No quería perder la oportunidad de darles las gracias y dar mi testimonio de cómo Dios actúo en mi matrimonio y nos dio a mi esposo y a mi la Bendición de Restaurarlo y Santificarlo cuando ya parecía todo perdido. Conocí a mi esposo hace 15 años, y hace diez nos casamos. Todo comenzó muy bien, pero poco a poco las cosas se fueron deteriorando, yo padecí depresiones por un abuso sexual que padecí en la infancia, lo cual repercutió mucho en mi matrimonio, tenemos dos hijos pequeños, y ellos eran la única razón por la cual mi esposo seguía conmigo. Llegó el momento hace un año que el me confesó que no sabía si aún me amaba, nos fuimos distanciando y las cosas se tornaron muy frías, yo lo amaba pero estaba consciente del daño que le había hecho. Hace pocos meses me pidió el divorcio, porque ya no quería nada conmigo, yo estaba deshecha, lloré y me sentí muy mal, entonces encontré su página y en ella leí que Dios puede sanar y restaurar lo que ya parece perdido. Leí los testimonios y me llené de Esperanza al ver cómo matrimonios que habían padecido lo mismo y habiendo incluso infidelidades de por medio, se habían restaurado con la gracia de Dios. A la par una gran amiga que también estuvo a punto de terminar su matrimonio y ahora se encuentra feliz con su esposo, me animó a no desfallecer, a perseverar en la Oración, y me di cuenta que para sanar mi matrimonio primero tenía que sanarme.

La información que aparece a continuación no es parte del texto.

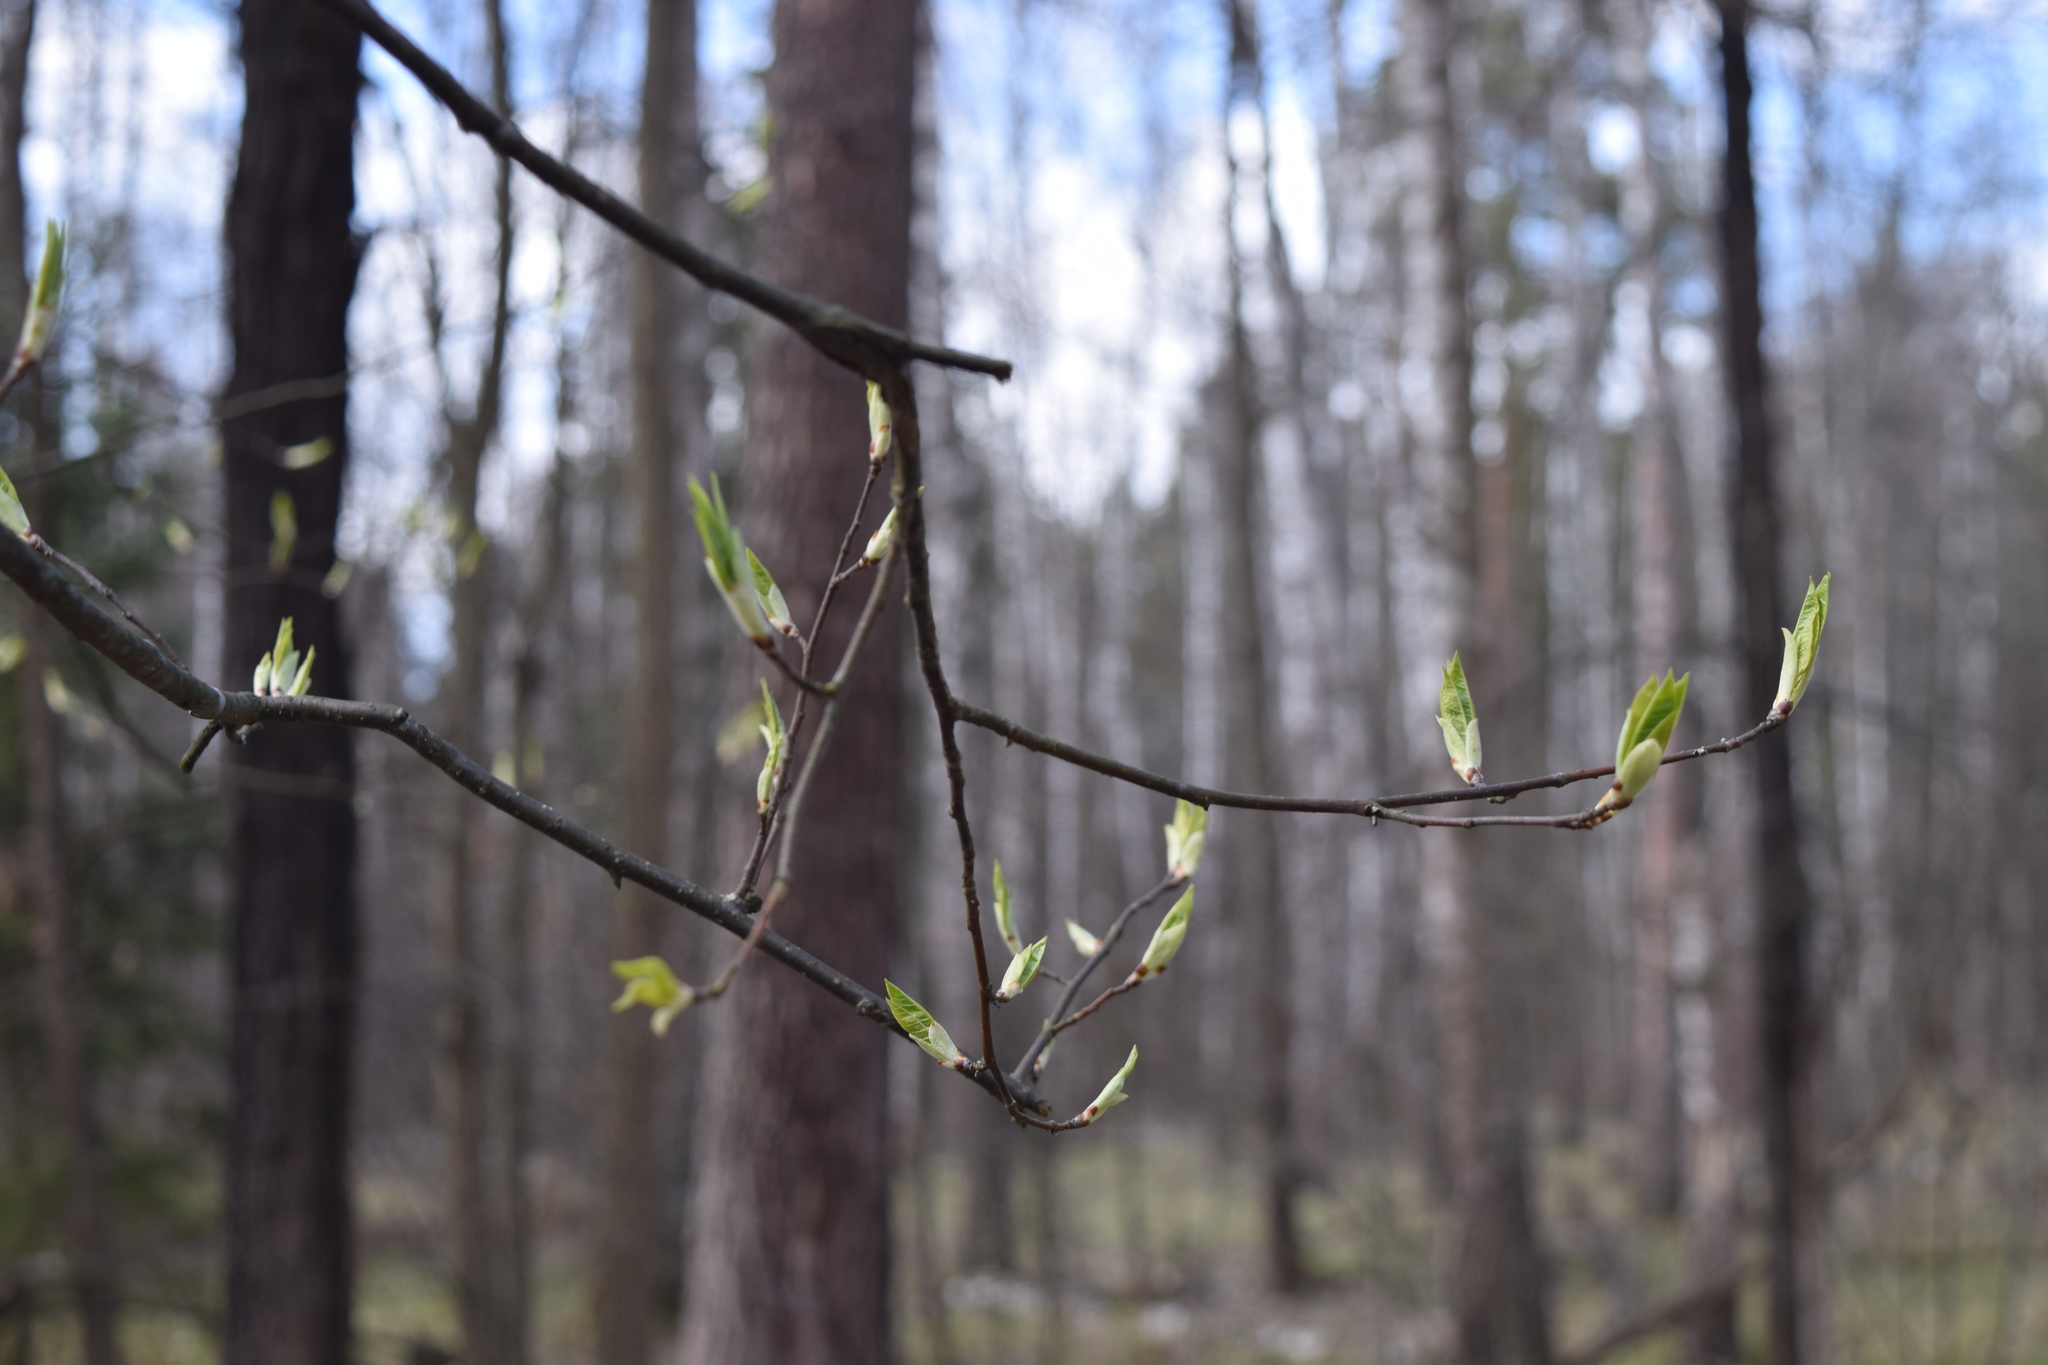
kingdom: Plantae
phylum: Tracheophyta
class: Magnoliopsida
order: Rosales
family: Rosaceae
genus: Prunus
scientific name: Prunus padus
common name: Bird cherry
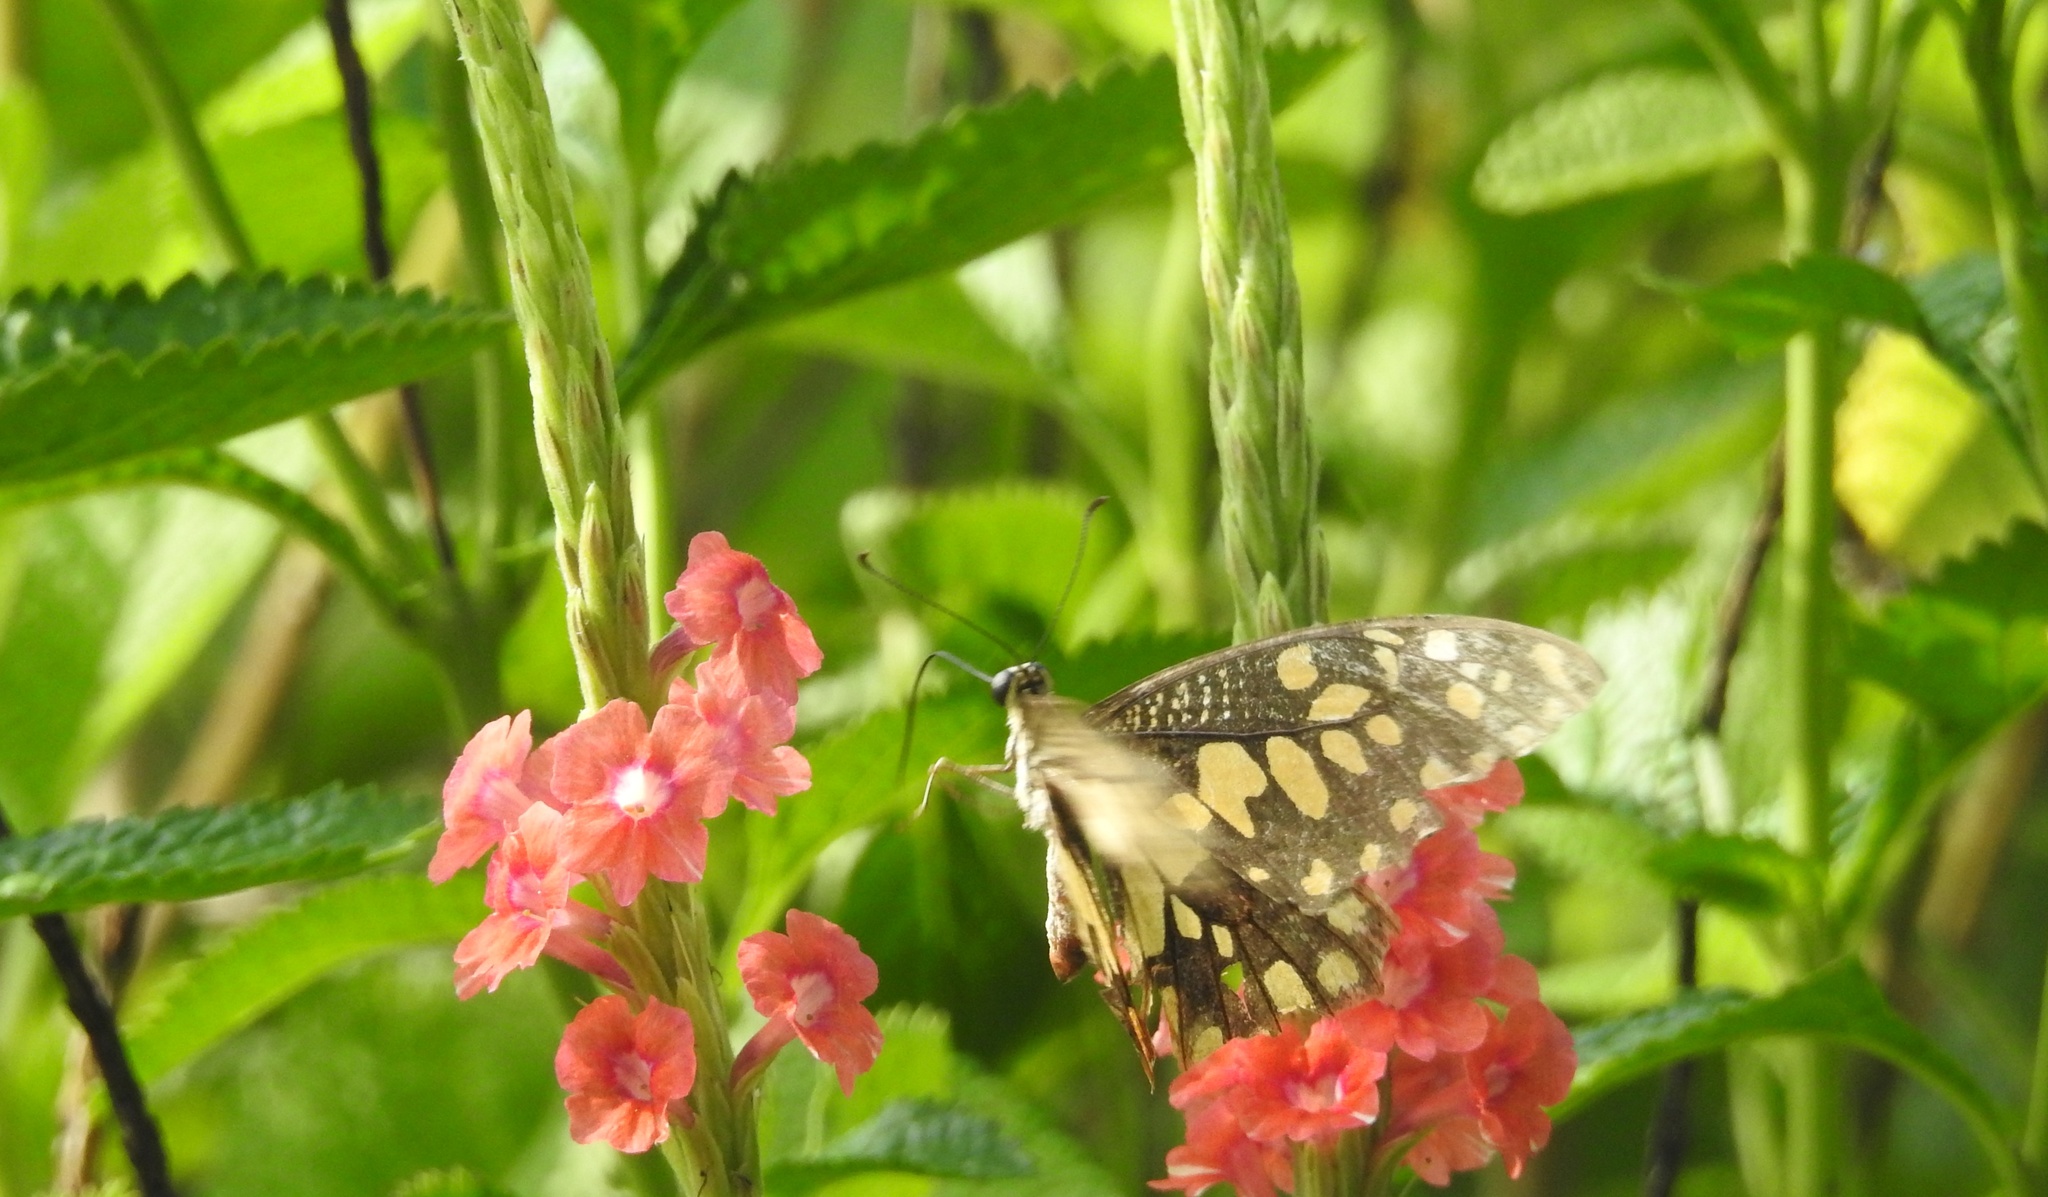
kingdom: Animalia
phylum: Arthropoda
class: Insecta
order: Lepidoptera
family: Papilionidae
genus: Papilio
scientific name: Papilio demoleus
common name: Lime butterfly
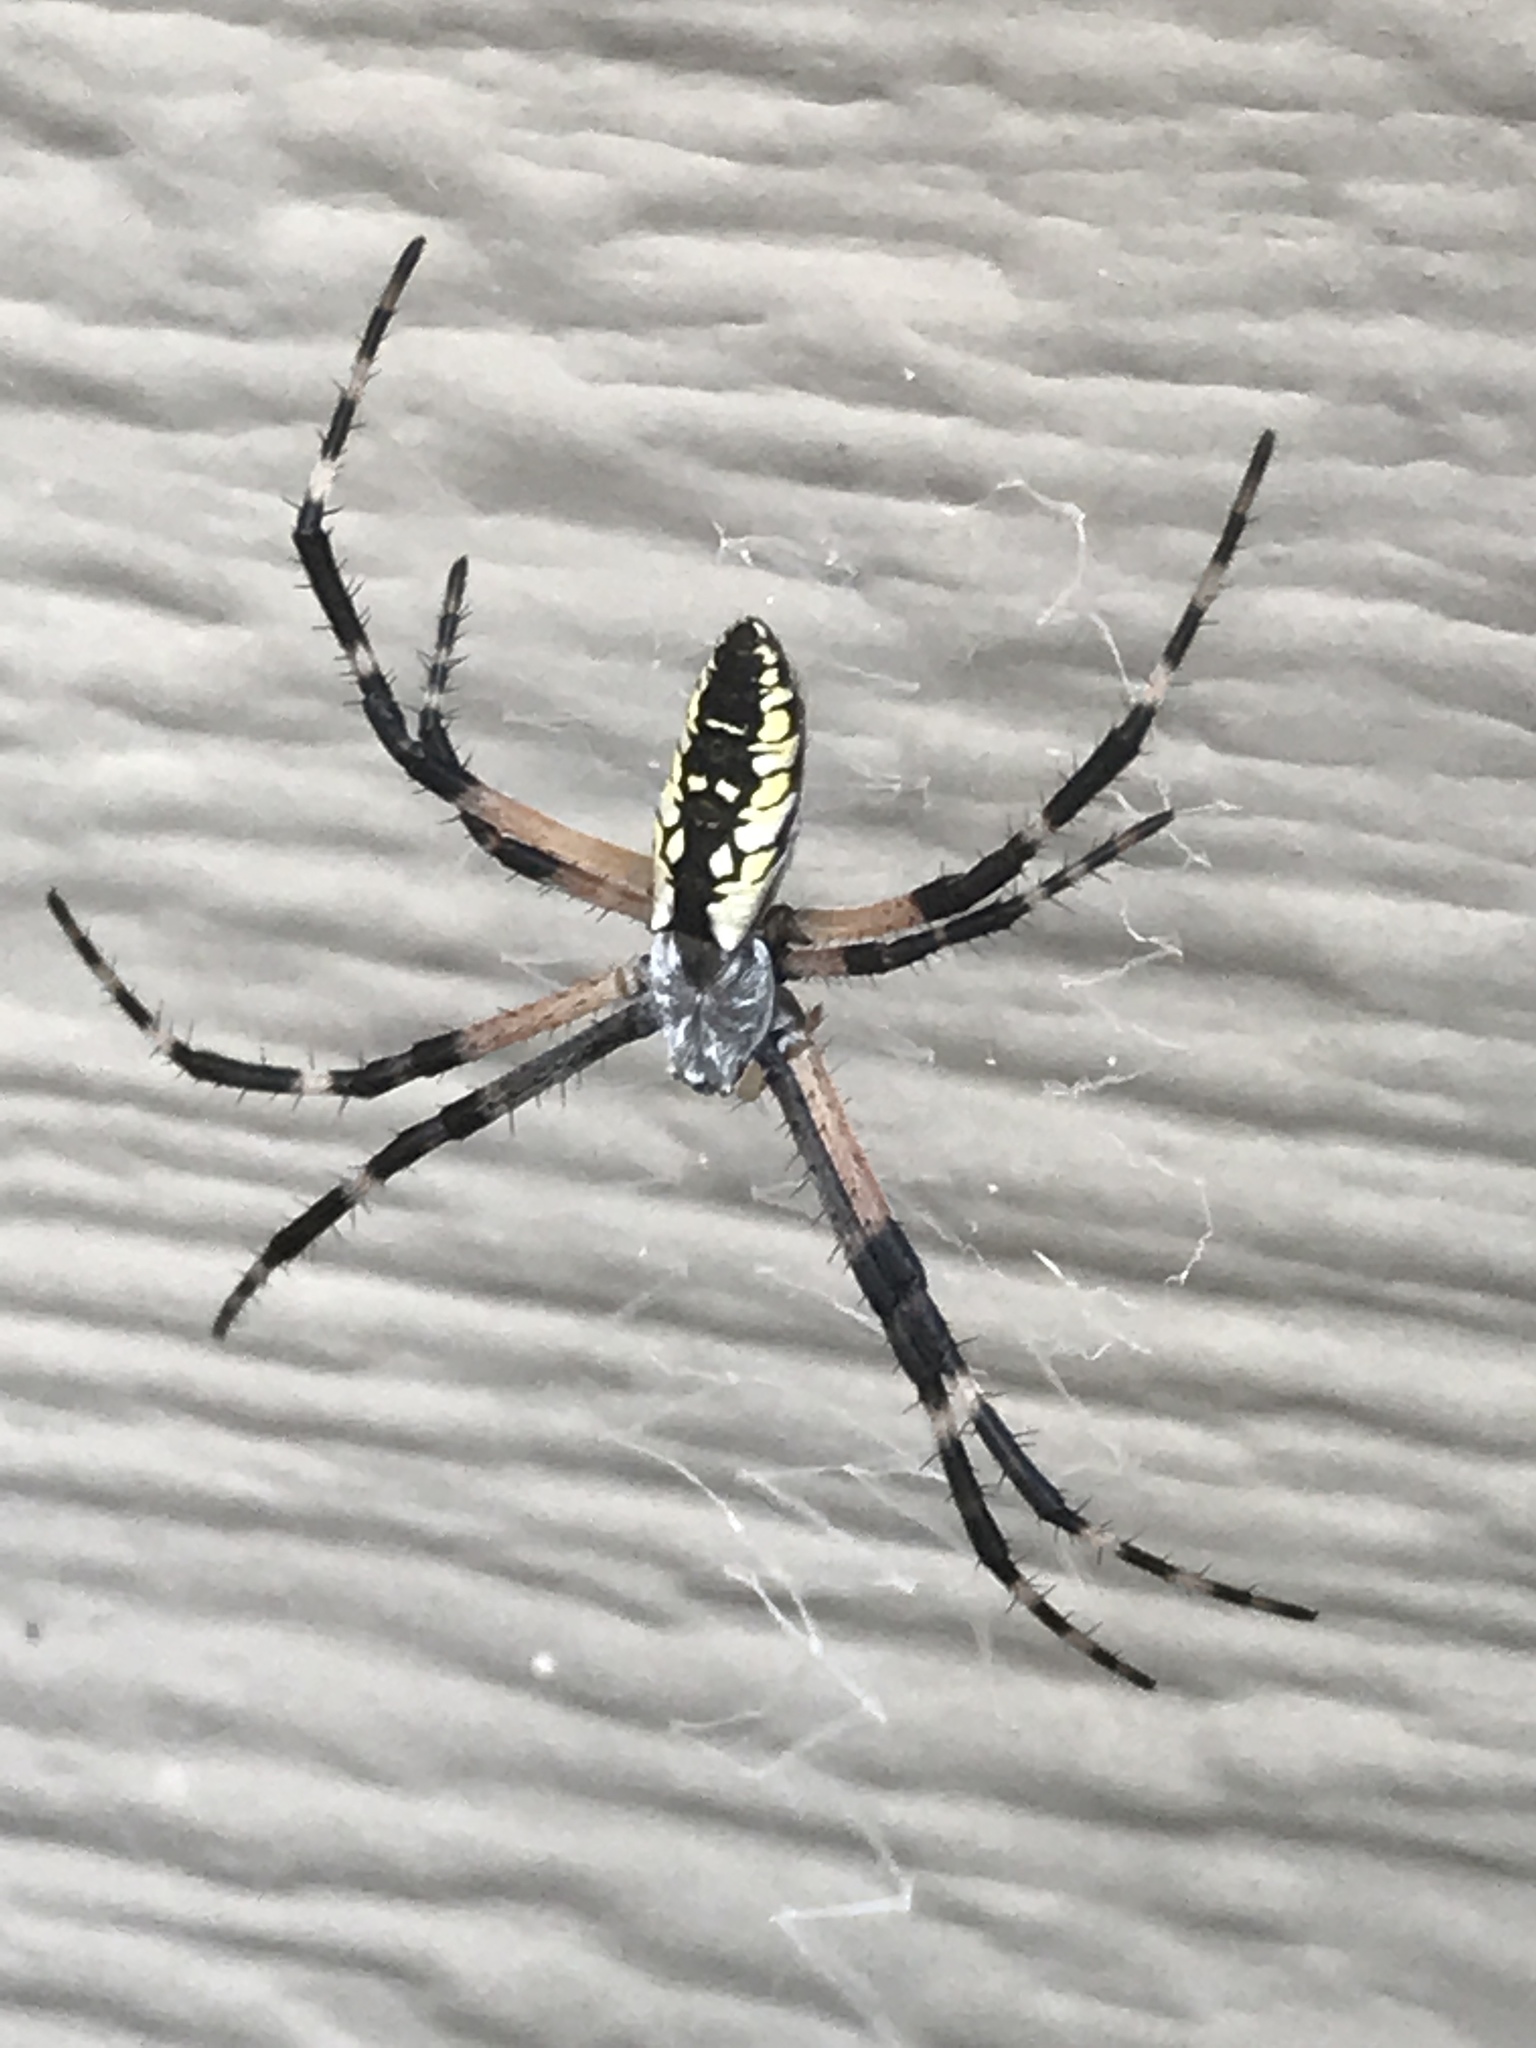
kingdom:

yo, acudí a confesarme, a comulgar, comencé a rezar diariamente el Santo Rosario, a realmente comenzar una conversión en mi vida, y además le sugerí a mi esposo acudir a terapia con un psicólogo para sanar nuestras heridas del pasado, para mi sorpresa el accedió, yo me sentía en veces desanimada, pero Dios a través de muchos medios me invitaba a no desistir, a seguir adelante, y tener FE CIEGA en que Él restauraría mi matrimonio, tiempo después fuimos a un Encuentro Matrimonial con nuestros hijos, lo cual ayudó mucho y en ese momento hablamos con la verdad, nos perdonamos y decidimos comenzar de nuevo, como personas nuevas y siendo sinceras y honestas, ahora nuestro Matrimonio está Restaurado, nuestros hijos son felices en un ambiente familiar lleno de Amor, ambos hemos dejado nuestros errores atrás y estamos comenzando una nueva vida, con más comunicación, respeto, pero sobre todo teniendo a Dios como el Centro de nuestra Vida y Amándonos mejor que cuando nos casamos. Por eso quiero decirle a todas aquellas parejas que estén pasando por una prueba como la que nosotros pasamos que NO SE DESANIMEN NI TERMINEN, DIOS TODO LO PUEDE, soy testigo de su INFINITO PODER y de cómo puede restaurar aquello que ya se ve roto, SIEMPRE le daré Gracias por su INFINITA Bondad y Misericordia para con mi familia, lo que Dios ha unido que no lo separe el hombre, porque el matrimonio es Sagrado y es un Sacramento con Inmenso Poder. Muchas gracias por ayudarme y estar acompañándome en mis momentos más dolorosos, ruego a Dios para que todos aquellos matrimonios que ahora están sufriendo crisis sean Restaurados con el Poder de Dios. Bendito sea Dios por lo que ha hecho en mi vida y de igual manera les Bendiga a ustedes.